#### EXERCISE PASSAGE:

Pulse oximetry is dependent on the adequacy of the peripheral circulation and the limitations of the present technology. The underlying physiologic factors that may lead to the pulse oximetry data failures detected in this study include diminished peripheral blood flow due to sympathetic nervous system-induced vasoconstriction, hypovolemia, hypothermia, and vascular reactivity. Other technical factors include the algorithms used by the oximeter's software and displacement of the probe. Paradoxically, it is the subset of patients in whom pulse oximetry data failure is most likely who would probably benefit most from continuous monitoring of arterial hemoglobin saturation.
The current study has several limitations. The retrospective design did not permit the authors to identify what efforts were made by individual anesthesiologists to restore pulse oximetry recordings. There is also no way to determine whether the data collected might have been inaccurate because of low signal amplitude, administration of intravenous dyes, or dyshemoglobinemias. The type of pulse oximeter probes used (various disposable models vs. reusable ones) and the site of probe application could not be determined in this study. In addition, the results of this study are not applicable to cases of very short duration or to pediatric patients.
The New York State Health Code regulations stipulating that continuous monitoring of oxygenation is required are problematic given the high incidence of pulse oximetry data failure. The available alternatives to pulse oximetry are generally not practical and probably not cost-effective. Miniaturized Clark (oxygen) electrodes have been developed to measure oxygen tension noninvasively through the skin or the conjunctiva but are rarely used clinically. Intraarterial oxygen optical fluorescence quenching (optode) probes are commercially available but are expensive (approximately $300 per single-use probe). The cost and risk of intraarterial probes for continuous monitoring in approximately 9% of all patients undergoing anesthesia are not justified by any data.

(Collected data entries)
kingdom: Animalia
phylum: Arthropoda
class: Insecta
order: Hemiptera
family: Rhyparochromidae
* * *
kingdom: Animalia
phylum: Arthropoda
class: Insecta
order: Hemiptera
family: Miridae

#### DIRECTIONS:
A. In the text on pulse oximetry data failure, copy the part that begins at the words "Pulse oximetry is" and stops after "arterial hemoglobin saturation.", putting "distal" in place of "peripheral".
B. Answer these questions from the text on pulse oximetry data failure:
(i) What two technical factors does it name as possible causes of data failure?
(ii) To which two kinds of cases does it say the study's results do not apply?
(iii) About how much does a single-use intraarterial optode probe cost?
C. Write the next part of the text on pulse oximetry data failure, following on from its final sentence.

#### ANSWERS IN ORDER:
A.
Pulse oximetry is dependent on the adequacy of the distal circulation and the limitations of the present technology. The underlying physiologic factors that may lead to the pulse oximetry data failures detected in this study include diminished distal blood flow due to sympathetic nervous system-induced vasoconstriction, hypovolemia, hypothermia, and vascular reactivity. Other technical factors include the algorithms used by the oximeter's software and displacement of the probe. Paradoxically, it is the subset of patients in whom pulse oximetry data failure is most likely who would probably benefit most from continuous monitoring of arterial hemoglobin saturation.

B.
(i) The algorithms used by the oximeter's software and displacement of the probe.
(ii) Cases of very short duration and pediatric patients.
(iii) Approximately $300.

C.
Anesthesiologists should be aware of the association of demographic risk factors and of intraoperative hypothermia, hypotension, and hypertension with pulse oximetry data failure. When pulse oximetry data are absent, other parameters should be used to confirm that the patient is adequately oxygenated during anesthesia. In the current regulatory and medicolegal environment, the practitioner should consider documenting that more invasive methods of arterial hemoglobin saturation monitoring are not clinically indicated.
In conclusion, the proportion of anesthesia records with at least one pulse oximetry data failure greater or equal to 10 min was 9.18% based on review of computerized anesthesia records that acquired all pulse oximetry data, including those based on low-amplitude signals. The predictors of pulse oximetry data failure were: ASA physical status 3, 4, or 5; cardiac, vascular, and orthopedic surgery; hypothermia; hypotension; hypertension; and duration of procedure.
*New York State Hospital Code. Section XII 405.13 B.2.c.iv., 1990.
**New Jersey Register. 21 NJR 504, February 21, 1989.
***American Society of Anesthesiologists: Standards for Basic Intraoperative Monitoring. Park Ridge, American Society of Anesthesiologists, 1990.